Am vergangenen Wochenende holte die zweite Mannschaft von Fußball-Regionalligist TuS Erndtebrück in der Landesliga trotz schwacher Leistung erneut drei Punkte, siegte knapp und auch etwas glücklich mit 2:1 beim BSV Menden. „Das war wohl das schlechteste Spiel der Saison von uns“, hatte TuS-Trainer Ivan Markow bereits am Sonntag nach dem Abpfiff gesagt.

Dennoch verbuchten die Jungspunde aus dem Wittgensteiner Land die drei Zähler – vielleicht auch das Glück des Tüchtigen, schließlich haben die Erndtebrücker nun bereits 15 Punkte auf dem Konto und stehen damit auf einem starken 3. Tabellenrang. „Unsere meist knappen Ergebnisse sprechen für eine starke Mentalität“, lobt Markow.

An den beiden bevorstehenden Spieltagen acht und neun darf die Reserve nun zwei Mal in Folge auf heimischem Terrain ran. Am Sonntag gibt zunächst der FSV Gerlingen seine Visitenkarte im Pulverwaldstadion des Clubs aus der Edergemeinde ab, dann kommt Absteiger FC Lennestadt. „Gerlingen wird mit Sicherheit alles reinhauen. Sie haben einen großen Kampfgeist – ich erwarte einen sehr disziplinierten Gegner, der tiefsteht und uns dann auskontern möchte“, meint der Erndtebrücker Übungsleiter, „es heißt also: Dagegenhalten, die nötige Geduld an den Tag legen und dann auf unsere Chancen warten.“

Der Kader des TuS Erndtebrück 2. wurde unter der Woche indes wesentlich schmaler: Zu den langfristig Verletzten Yassin Aouaj und Hussain Athroche kommen nun auch noch Marcel Becker (Oberschenkelprobleme), Eren Bilgicli (Achillesprobleme) sowie Keeper Alexander Bülow (Hüfte). Hinter Sven Engelke, der erneut mit seinen Knieproblemen zu kämpfen hat, und dem erkrankten Tevin Wagner steht noch ein „dickes Fragezeichen“ (Markow). Lediglich Seyhan Adigüzel kehrt wieder zurück ins Aufgebot.

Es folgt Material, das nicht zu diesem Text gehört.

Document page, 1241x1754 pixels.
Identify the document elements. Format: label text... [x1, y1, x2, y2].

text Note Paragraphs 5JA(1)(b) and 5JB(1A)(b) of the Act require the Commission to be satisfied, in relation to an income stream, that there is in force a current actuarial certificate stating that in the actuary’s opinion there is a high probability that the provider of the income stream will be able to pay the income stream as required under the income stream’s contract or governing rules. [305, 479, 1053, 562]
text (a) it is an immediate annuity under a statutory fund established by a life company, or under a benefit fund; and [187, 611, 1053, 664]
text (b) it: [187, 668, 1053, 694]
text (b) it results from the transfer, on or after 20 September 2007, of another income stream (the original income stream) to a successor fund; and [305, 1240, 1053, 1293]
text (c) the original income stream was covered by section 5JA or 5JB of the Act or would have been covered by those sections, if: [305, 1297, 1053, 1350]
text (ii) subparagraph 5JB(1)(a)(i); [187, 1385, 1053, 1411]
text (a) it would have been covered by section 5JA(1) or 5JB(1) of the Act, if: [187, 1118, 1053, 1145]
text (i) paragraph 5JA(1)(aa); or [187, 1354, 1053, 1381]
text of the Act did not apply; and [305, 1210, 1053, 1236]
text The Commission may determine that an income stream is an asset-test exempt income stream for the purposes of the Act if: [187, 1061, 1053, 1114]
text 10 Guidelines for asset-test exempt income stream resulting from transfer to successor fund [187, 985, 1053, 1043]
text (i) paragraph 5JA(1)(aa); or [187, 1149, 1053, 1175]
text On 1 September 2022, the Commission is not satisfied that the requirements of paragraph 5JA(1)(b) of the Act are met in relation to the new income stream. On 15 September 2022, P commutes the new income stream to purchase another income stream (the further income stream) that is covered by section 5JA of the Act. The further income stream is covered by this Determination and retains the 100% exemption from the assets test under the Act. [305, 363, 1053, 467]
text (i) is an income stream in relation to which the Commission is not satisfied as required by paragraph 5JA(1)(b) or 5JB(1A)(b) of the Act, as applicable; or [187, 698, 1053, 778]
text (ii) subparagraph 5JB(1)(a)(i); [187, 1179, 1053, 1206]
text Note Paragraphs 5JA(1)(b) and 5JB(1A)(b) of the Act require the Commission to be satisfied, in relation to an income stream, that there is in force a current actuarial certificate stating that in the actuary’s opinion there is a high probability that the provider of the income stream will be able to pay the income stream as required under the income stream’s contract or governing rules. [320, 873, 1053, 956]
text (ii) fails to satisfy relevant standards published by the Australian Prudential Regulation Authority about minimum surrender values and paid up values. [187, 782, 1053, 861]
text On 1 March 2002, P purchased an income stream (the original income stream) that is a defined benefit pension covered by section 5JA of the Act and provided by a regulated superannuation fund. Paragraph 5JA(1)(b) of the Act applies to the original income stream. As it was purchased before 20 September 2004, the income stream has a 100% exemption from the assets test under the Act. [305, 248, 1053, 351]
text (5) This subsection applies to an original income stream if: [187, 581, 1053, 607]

Allerdings sieht es personell auch beim Gegner nicht viel besser aus. Aber: Klagen hilft wenig. Deshalb nimmt Paul-Heinz Brüser, Trainer des FSV Gerlingen (15. Platz/4 Punkte), die Gegner so wie sie kommen und will aus den Partien das Beste machen. Er hätte auch über die großen personellen Sorgen oder den hammerharten Saisonauftakt mit den Begegnungen gegen FSV Werdohl (0:1), in Menden (0:3), in Hüsten (1:4) und gegen RSV Meinerzhagen (2:4) lamentieren können. Nein, der Coach tritt die Flucht nach vorne an. „Wir können es uns nicht aussuchen“, sagt er: „Ich bin zuversichtlich, dass wir irgendwann das Glück auf unserer Seite haben.“

Nicht gerade zum Vorteil erweist sich allerdings der Umstand, dass neben den Langzeitverletzten Kubilay Basoglu und Steffen Scheppe sechs weitere Akteure fehlen werden. Darunter auch Pascale Stahl, der nach seinem Platzverweis gegen den FSV Werdohl drei Wochen gesperrt wurde. Die Gerlinger machen aus dieser Not eine Tugend. Brüser: „Wir dürfen den Anschluss an das Mittelfeld nicht verlieren und hoffen, dass wir nach der Winterpause alle Mann an Bord haben.“ Bei dieser Rechnung wäre ein Punktgewinn in Erndtebrück Gold wert.